I am not sure what the goal here is, download throttling or upload shaping? My script is aimed towards the second, as it will influence the first anyway if done right. In the first post you state that you want download of at least 1.6MB/s but the screenshots show 5MB/s ? Some typo? If you meant 1.6MB/s upload, then HTB will do that for you but with packet reordering and additional latency/jitter which will influence your gaming. HFSC is more gaming friendly but tough to configure right, it doesn't work with absolute priority but with real time latency. You basically tell it how many milliseconds should be the guaranteed time to traverse the link. The lower the number, the more priority will give but then it will penalize that class and give back bandwidth to the other classes for a while.
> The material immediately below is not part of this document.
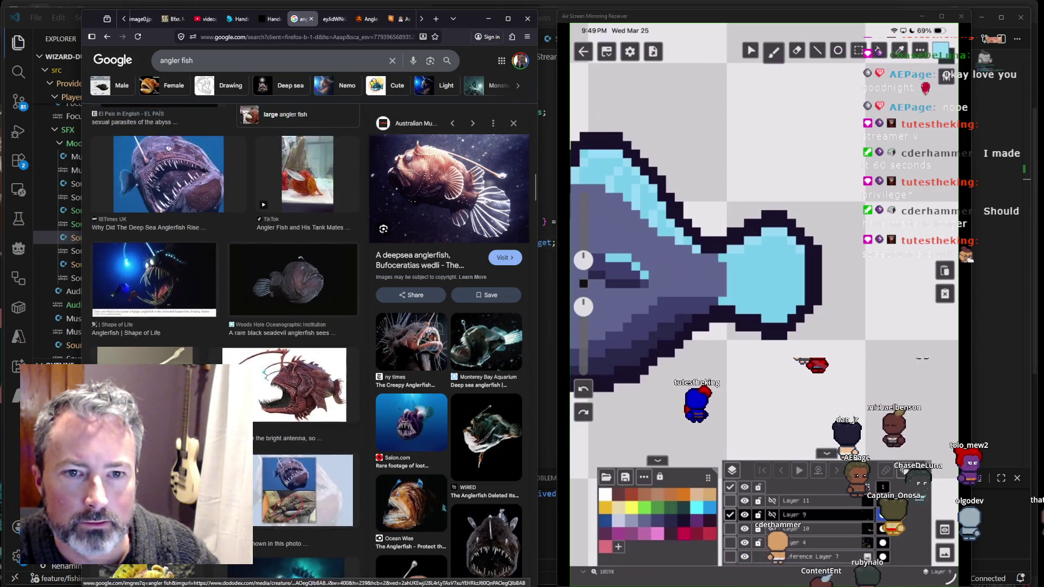
{"action": "left_click", "coordinate": [154, 346]}
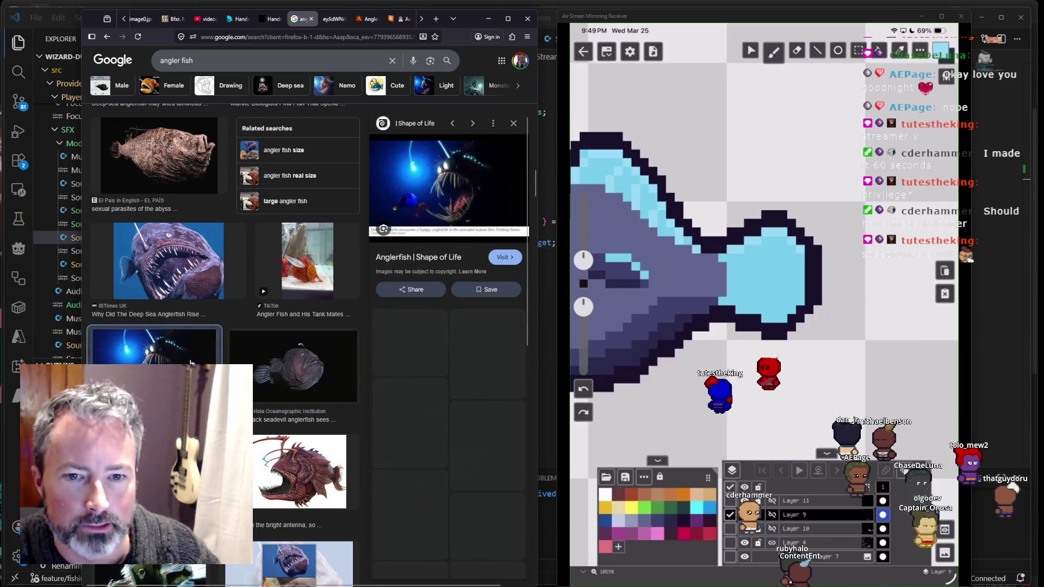
{"action": "right_click", "coordinate": [487, 186]}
The HFSC scheduler therefore takes into account behavior over time, you should test it with real usage, speedtests never gave me good results, only inconsistency.


My goal is to have torrents running at full speed, while at the same time make it possible for traffic like youtube, direct download, voip games to squeeze torrent traffic in such way that I wouldn't even notice that its running. I'll just leave it without QOS for now and limit torrents on the torrent box.

Btw, in your script I think you can do DEV=$(nvram get wan0_ifname) to make it more universal.

Here is my modification of your script in case you find some changes more useful.(I did try two of your files first with my wan dev and macs)

http://pastebin.com/ZznXNzn0

Notice I set the range from 1024 to 65535, because torrent can pretty much run on any of those ports, but its probably a bad idea if torrent is running on desktop pc, as this would limit all applications. However, mine is running on separate box, so it made sense for me.
 
I see, that is my goal to, just that the torrent client in case is on a box that runs other things too, it's a more generic linux box so I use the port range to catch specifically the torrent traffic.

Even with such scripts, you should never set the upload limit of the torrents to more than 80% of the available upload bandwidth. The rest is a matter of playing with the parameters, my script is not perfect and I continue to tweak the numbers, experimenting.

Your additions to the scripts are nice, some day when I will be really bored I may try to automate it even more, extracting parameters from the nvram, but first I need to find the balance that works best for me. HFSC is a step forward from HTB but so damn hard to understand!

EDIT: BTW, the command to set the DEV variable should probably be "nvram get wan0_gw_ifname", otherwise you'll always get eth0 even in the case PPPoE is used, like in my case!